Running Locally: Startup Flow 🟢

Understanding how OpenClaw starts up helps you know where things happen and makes debugging much easier. This chapter traces the complete startup chain from openclaw.mjs to a running Gateway.

Learning Objectives

After reading this chapter, you'll be able to:

Trace the complete startup chain: openclaw.mjs → entry.ts → runCli()
Understand the respawn mechanism (why there are two Node.js processes)
Know where the Gateway startup sequence happens
Read and understand the CLI command tree

I. The Entry Point: `openclaw.mjs`

Everything starts with openclaw.mjs, a pure JavaScript wrapper (no TypeScript, runs directly with Node.js):

// openclaw.mjs — simplified
const require = createRequire(import.meta.url);

// Node.js version check
const [major] = process.versions.node.split('.').map(Number);
if (major < 20) {
  console.error('OpenClaw requires Node.js 20+');
  process.exit(1);
}

// Enable V8 compile cache
require('v8-compile-cache');

// Load jiti for TypeScript support, then run entry.ts
const { runCli } = require('./src/entry.ts');
runCli();

Why a .mjs wrapper? Because entry.ts uses TypeScript syntax and requires jiti to run directly — but jiti itself needs to be loaded first.

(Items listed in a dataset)
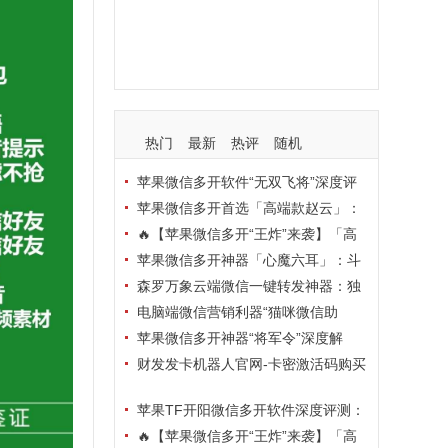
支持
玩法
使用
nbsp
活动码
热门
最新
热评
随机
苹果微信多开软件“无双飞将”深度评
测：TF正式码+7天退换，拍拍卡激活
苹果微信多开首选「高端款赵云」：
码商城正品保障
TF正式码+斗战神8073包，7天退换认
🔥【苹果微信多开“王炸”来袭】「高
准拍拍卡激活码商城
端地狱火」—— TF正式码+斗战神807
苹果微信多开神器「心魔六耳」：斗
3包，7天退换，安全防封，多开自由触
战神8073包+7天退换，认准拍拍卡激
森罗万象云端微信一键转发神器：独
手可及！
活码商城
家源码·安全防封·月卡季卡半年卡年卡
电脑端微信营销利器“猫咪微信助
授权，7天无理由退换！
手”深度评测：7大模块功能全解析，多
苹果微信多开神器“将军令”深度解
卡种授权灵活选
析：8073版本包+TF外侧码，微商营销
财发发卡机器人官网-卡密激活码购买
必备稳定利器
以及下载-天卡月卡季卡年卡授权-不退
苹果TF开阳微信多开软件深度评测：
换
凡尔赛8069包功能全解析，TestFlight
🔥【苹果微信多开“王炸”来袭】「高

## [Required actions]
A – Write out every learning objective stated in the startup flow chapter.
B – Output every line of the listing word for word, leaving out the picture.

## [Responses by task]
A –
- Trace the complete startup chain: openclaw.mjs → entry.ts → runCli()
- Understand the respawn mechanism (why there are two Node.js processes)
- Know where the Gateway startup sequence happens
- Read and understand the CLI command tree

B –
支持
玩法
使用
nbsp
活动码
热门
最新
热评
随机
苹果微信多开软件“无双飞将”深度评
测：TF正式码+7天退换，拍拍卡激活
苹果微信多开首选「高端款赵云」：
码商城正品保障
TF正式码+斗战神8073包，7天退换认
🔥【苹果微信多开“王炸”来袭】「高
准拍拍卡激活码商城
端地狱火」—— TF正式码+斗战神807
苹果微信多开神器「心魔六耳」：斗
3包，7天退换，安全防封，多开自由触
战神8073包+7天退换，认准拍拍卡激
森罗万象云端微信一键转发神器：独
手可及！
活码商城
家源码·安全防封·月卡季卡半年卡年卡
电脑端微信营销利器“猫咪微信助
授权，7天无理由退换！
手”深度评测：7大模块功能全解析，多
苹果微信多开神器“将军令”深度解
卡种授权灵活选
析：8073版本包+TF外侧码，微商营销
财发发卡机器人官网-卡密激活码购买
必备稳定利器
以及下载-天卡月卡季卡年卡授权-不退
苹果TF开阳微信多开软件深度评测：
换
凡尔赛8069包功能全解析，TestFlight
🔥【苹果微信多开“王炸”来袭】「高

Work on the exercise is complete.